TL;DR Cosine similarity is a dot product of unit vectors. Pearson correlation is cosine similarity between centered vectors. The "Z-score transform" of a vector is the centered vector scaled to a norm of $\sqrt n$.
Best Answer
We can ignore the matrix formulation, and just consider two vectors $x$ and $y$ (since the matrix formulation is just the vector operation repeated over different pairs of vectors). One intuitive/geometric distinction between covariance/correlation/cosine similarity is their invariance to different transformations of the input. That is, if we transform $x$ and $y$, under what types of transformations will the scores keep the same value?

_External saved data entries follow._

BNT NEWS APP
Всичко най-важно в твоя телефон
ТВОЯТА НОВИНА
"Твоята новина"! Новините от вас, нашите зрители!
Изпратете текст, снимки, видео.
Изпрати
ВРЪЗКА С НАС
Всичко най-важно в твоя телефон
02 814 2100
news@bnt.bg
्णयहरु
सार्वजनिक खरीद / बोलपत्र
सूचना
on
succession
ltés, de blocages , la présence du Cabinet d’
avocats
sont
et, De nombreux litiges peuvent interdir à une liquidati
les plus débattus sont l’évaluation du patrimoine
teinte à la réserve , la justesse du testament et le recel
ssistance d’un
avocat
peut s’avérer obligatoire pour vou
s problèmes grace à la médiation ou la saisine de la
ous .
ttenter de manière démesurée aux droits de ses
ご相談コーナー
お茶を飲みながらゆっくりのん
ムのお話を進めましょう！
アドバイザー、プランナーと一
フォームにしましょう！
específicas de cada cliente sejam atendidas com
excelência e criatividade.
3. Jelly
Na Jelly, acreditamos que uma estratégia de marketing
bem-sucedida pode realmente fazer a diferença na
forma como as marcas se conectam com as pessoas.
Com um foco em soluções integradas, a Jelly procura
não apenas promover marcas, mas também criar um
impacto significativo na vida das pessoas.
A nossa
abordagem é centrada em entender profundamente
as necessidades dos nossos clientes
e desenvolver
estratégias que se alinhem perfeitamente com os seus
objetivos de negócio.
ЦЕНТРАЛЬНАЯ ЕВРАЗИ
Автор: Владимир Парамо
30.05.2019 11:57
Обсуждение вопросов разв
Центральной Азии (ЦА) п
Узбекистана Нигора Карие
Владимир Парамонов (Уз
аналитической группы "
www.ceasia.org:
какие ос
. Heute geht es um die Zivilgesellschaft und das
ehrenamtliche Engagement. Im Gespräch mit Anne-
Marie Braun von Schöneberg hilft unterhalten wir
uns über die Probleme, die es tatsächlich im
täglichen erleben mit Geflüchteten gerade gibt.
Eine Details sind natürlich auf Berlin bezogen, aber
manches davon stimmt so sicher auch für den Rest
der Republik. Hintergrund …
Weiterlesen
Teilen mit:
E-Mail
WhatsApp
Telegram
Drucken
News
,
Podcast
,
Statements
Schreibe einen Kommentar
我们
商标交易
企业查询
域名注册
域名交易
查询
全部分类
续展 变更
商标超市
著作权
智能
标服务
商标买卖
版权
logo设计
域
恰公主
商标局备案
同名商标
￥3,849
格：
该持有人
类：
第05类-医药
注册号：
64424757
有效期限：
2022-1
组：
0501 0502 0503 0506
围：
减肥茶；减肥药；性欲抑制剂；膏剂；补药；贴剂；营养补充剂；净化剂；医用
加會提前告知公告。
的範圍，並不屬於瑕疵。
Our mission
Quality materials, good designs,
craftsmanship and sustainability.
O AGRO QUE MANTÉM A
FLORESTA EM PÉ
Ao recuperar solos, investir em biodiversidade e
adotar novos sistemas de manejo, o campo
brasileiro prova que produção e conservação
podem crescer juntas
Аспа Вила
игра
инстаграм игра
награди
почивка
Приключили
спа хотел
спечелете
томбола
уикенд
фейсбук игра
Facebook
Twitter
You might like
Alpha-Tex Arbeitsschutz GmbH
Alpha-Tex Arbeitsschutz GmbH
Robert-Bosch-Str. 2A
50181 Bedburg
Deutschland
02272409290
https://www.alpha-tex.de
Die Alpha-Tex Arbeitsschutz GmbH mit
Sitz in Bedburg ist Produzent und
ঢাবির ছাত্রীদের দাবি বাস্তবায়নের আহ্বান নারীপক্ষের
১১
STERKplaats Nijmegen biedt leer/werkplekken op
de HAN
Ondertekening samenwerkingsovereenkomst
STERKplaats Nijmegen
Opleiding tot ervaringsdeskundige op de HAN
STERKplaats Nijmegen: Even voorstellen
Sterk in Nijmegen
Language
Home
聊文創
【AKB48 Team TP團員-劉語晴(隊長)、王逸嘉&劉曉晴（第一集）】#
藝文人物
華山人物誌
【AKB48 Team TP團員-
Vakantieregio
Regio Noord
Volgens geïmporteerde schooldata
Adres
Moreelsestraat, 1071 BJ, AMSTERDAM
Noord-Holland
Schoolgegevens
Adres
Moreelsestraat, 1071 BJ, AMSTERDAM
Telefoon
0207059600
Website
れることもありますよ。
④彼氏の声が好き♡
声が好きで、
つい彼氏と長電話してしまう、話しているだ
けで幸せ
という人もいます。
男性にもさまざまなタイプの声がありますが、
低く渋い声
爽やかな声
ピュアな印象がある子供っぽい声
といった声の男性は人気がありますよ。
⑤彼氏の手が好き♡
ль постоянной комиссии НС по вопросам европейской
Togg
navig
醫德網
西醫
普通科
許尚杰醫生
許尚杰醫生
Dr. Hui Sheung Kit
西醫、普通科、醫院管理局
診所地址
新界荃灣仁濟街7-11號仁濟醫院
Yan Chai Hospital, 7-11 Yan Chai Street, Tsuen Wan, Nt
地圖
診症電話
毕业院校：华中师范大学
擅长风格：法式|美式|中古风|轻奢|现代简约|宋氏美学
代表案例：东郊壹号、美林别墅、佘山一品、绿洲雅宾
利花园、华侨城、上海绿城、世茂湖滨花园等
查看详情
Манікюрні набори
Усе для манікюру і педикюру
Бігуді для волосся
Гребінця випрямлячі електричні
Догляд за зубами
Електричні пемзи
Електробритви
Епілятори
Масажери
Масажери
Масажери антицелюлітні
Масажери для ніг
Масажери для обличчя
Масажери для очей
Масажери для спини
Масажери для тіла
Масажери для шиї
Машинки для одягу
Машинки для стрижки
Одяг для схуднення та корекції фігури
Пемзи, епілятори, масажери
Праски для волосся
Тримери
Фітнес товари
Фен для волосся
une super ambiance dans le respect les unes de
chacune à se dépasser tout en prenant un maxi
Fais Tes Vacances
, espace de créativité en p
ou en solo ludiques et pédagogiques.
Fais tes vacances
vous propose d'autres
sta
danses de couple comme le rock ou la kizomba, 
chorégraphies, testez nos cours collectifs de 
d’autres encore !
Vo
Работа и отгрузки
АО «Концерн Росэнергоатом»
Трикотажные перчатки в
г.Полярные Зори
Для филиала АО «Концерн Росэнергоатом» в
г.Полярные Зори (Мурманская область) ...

Covariance subtracts the means before taking the dot product. Therefore, it's invariant to shifts.
Pearson correlation subtracts the means and divides by the standard deviations before taking the dot product. Therefore, it's invariant to shifts and scaling.
Cosine similarity divides by the norms before taking the dot product. Therefore it's invariant to scaling, but not shifts. Geometrically, it can be thought of as measuring the size of the angle between the two vectors (as its name suggests, it's the cosine of the angle).
All of these quantities depend on the dot product, so they can only detect linear structure. To address a question from the comments, mutual information is fully general, and can detect structure for any distribution. But, it's harder to estimate from finite data than other quantities, and more care must be taken. Also, it measures dependence, but doesn't indicate the direction of a relationship (e.g. variables that are correlated or anticorrelated can have the same same mutual information). Mutual information is a valid measure of dependence when no 'direction of relationship' even exists (non-monotonic relationships). If the goal is to detect relationships that are nonlinear but monotonic, then Spearman rank correlation and Kendall's tau are good options.